> _Task statement_:
Write out the whole listing below exactly, skipping each picture.

> _Supplied entries_:
########

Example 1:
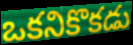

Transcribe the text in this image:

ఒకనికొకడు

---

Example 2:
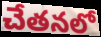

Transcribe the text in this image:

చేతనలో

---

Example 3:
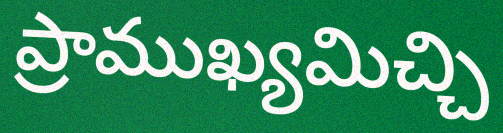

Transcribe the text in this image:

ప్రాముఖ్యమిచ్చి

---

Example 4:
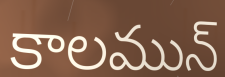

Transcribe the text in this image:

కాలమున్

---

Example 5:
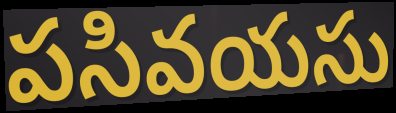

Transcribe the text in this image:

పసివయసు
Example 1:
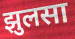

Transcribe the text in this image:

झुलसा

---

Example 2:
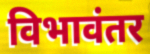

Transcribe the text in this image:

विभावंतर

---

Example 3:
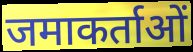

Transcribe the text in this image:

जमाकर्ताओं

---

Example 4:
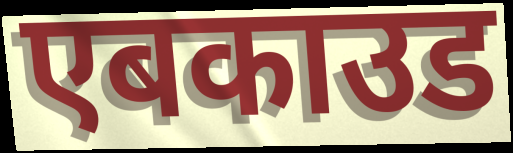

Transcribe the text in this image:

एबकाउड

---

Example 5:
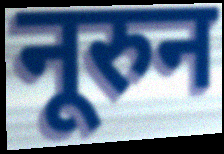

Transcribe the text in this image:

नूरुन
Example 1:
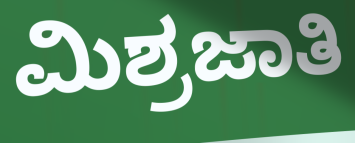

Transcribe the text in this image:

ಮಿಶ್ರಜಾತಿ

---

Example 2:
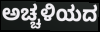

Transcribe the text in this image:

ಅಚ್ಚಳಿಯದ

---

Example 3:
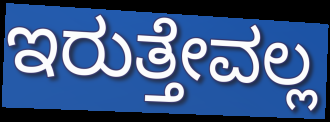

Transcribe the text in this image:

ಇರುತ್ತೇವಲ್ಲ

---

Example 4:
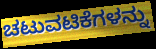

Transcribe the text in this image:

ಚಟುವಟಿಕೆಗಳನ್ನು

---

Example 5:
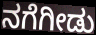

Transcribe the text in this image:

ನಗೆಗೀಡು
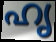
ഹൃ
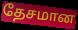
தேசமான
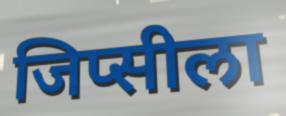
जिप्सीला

########

> _Solution_:
Example 1:

Transcribe the text in this image:

ఒకనికొకడు

---

Example 2:

Transcribe the text in this image:

చేతనలో

---

Example 3:

Transcribe the text in this image:

ప్రాముఖ్యమిచ్చి

---

Example 4:

Transcribe the text in this image:

కాలమున్

---

Example 5:

Transcribe the text in this image:

పసివయసు
Example 1:

Transcribe the text in this image:

झुलसा

---

Example 2:

Transcribe the text in this image:

विभावंतर

---

Example 3:

Transcribe the text in this image:

जमाकर्ताओं

---

Example 4:

Transcribe the text in this image:

एबकाउड

---

Example 5:

Transcribe the text in this image:

नूरुन
Example 1:

Transcribe the text in this image:

ಮಿಶ್ರಜಾತಿ

---

Example 2:

Transcribe the text in this image:

ಅಚ್ಚಳಿಯದ

---

Example 3:

Transcribe the text in this image:

ಇರುತ್ತೇವಲ್ಲ

---

Example 4:

Transcribe the text in this image:

ಚಟುವಟಿಕೆಗಳನ್ನು

---

Example 5:

Transcribe the text in this image:

ನಗೆಗೀಡು
ഹൃ
தேசமான
जिप्सीला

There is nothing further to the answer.